The police would, initially, have wanted to be sure about the cause of death. According to Dr Andrew, the cause of death was ‘Influenza Morbus Cordis Syncope’, which essentially means ‘influenza; a fainting of the heart’.
13
It is as non-specific a diagnosis as is possible to record and most certainly one that would not be acceptable today. It could encompass virtually any heart condition, and taken literally and logically means quite simply that death occurred because the heart stopped beating!
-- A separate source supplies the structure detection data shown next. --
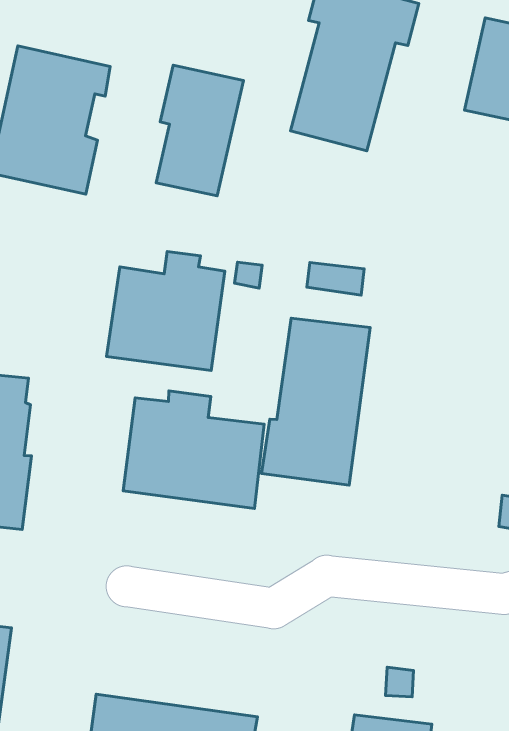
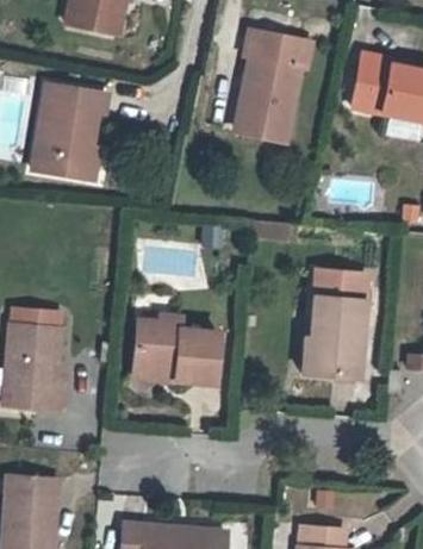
building: [156,65,243,196] -> none
building: [107,251,225,370] -> none
building: [262,318,370,485] -> [301,269,369,380]

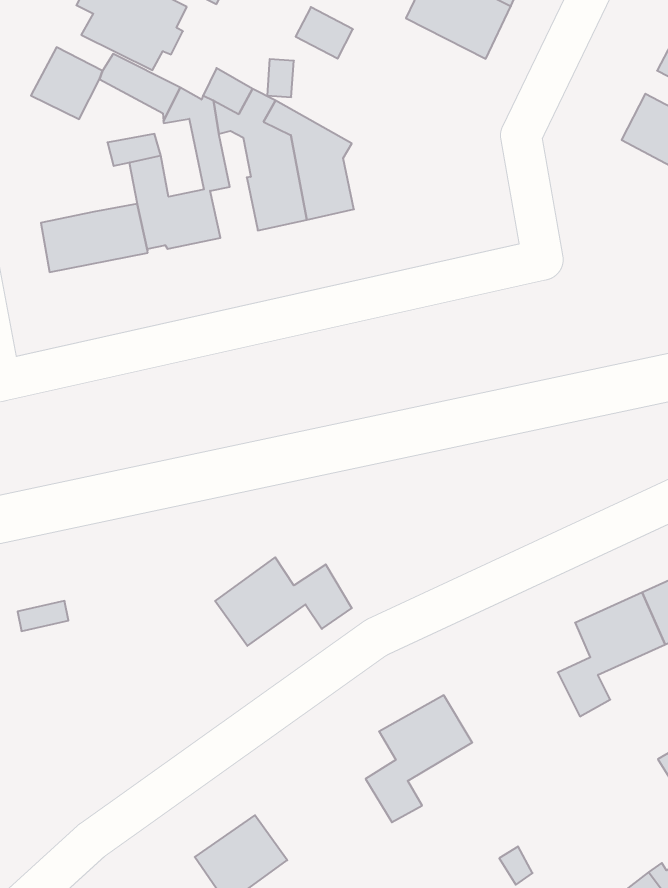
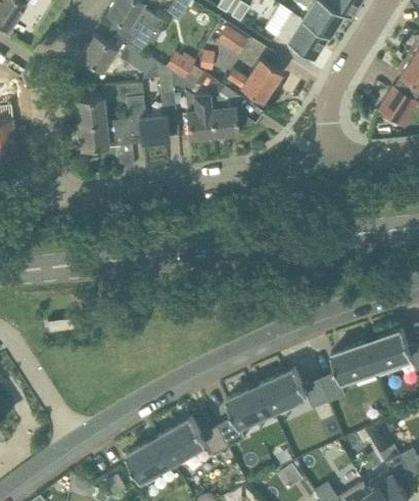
building: none -> [228,59,281,102]
building: none -> [76,97,106,125]
building: [215,557,352,646] -> [159,418,229,462]
building: none -> [262,369,330,411]

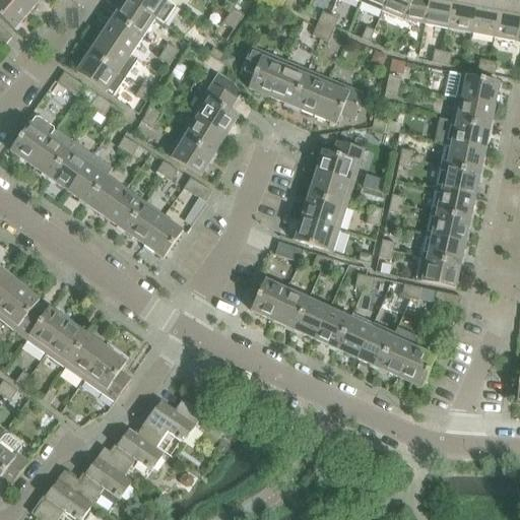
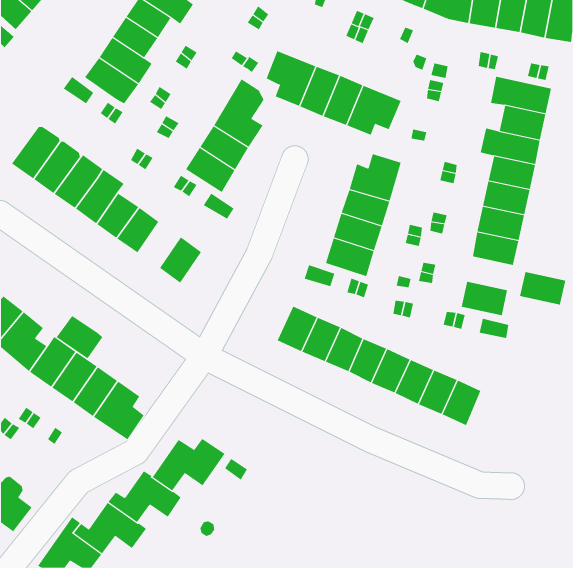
building: [125,201,164,243] -> none
building: [422,233,465,263] -> [519,272,566,305]
building: none -> [56,315,103,359]

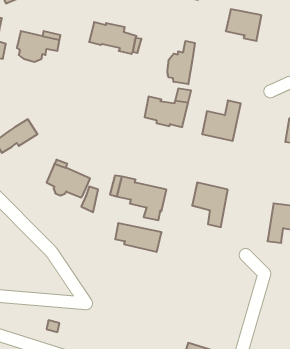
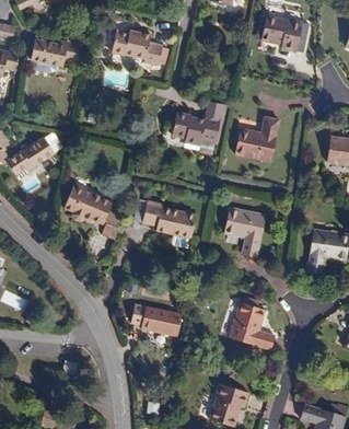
building: [167,41,195,84] -> none
building: [115,223,162,252] -> [130,304,182,336]
building: none -> [229,299,274,349]

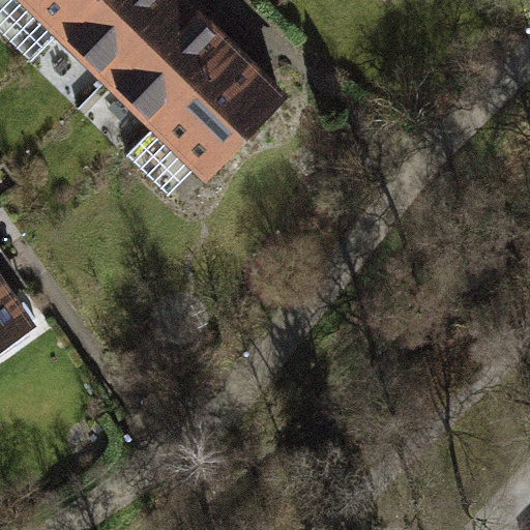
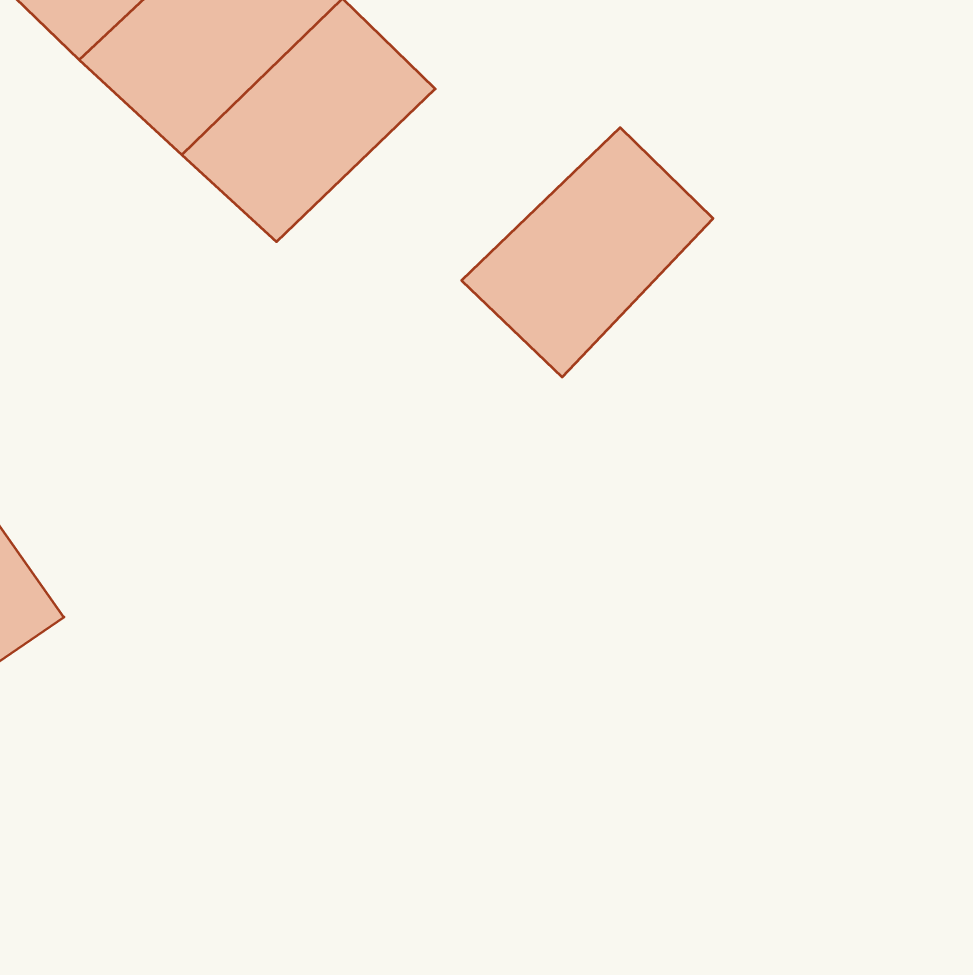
building: [148,48,283,181] -> [462,128,713,377]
The police would therefore have wanted to establish a more precise cause of death. They would have wanted to interview the Reverend Thomas’s own doctor about his general state of health, and most certainly Dr Andrew. It would have been at this point that what began as a routine enquiry would have turned into something more serious, for they would quickly have discovered that no such person as Dr T.W. Andrew MRCS actually existed.
14
The Royal College of Surgeons, with whom Andrew claimed membership, would have confirmed that no one of that name was a member of the college. The General Medical Council would have consulted its register, which listed all doctors authorised to practice medicine in Great Britain. No T.W. Andrew MRCS would have been found there either. The police may well have contacted Dr Thomas Andrew LRCS, the only T. Andrew on the register.
15

Hugh Thomas during his tenure as Vicar of Old Newton, Suffolk (c.1860).

They would have found that this sixty-one-year-old doctor from Doune in Perthshire had not crossed the border into England during the entire thirty-six years that he had been practising medicine. Besides which, it would have been very obvious that this elderly Scotsman could not possibly have been the ‘young medical man’ referred to by the
Sussex Express
or the man recalled by Louisa Lewis, the daughter of the hotel manager.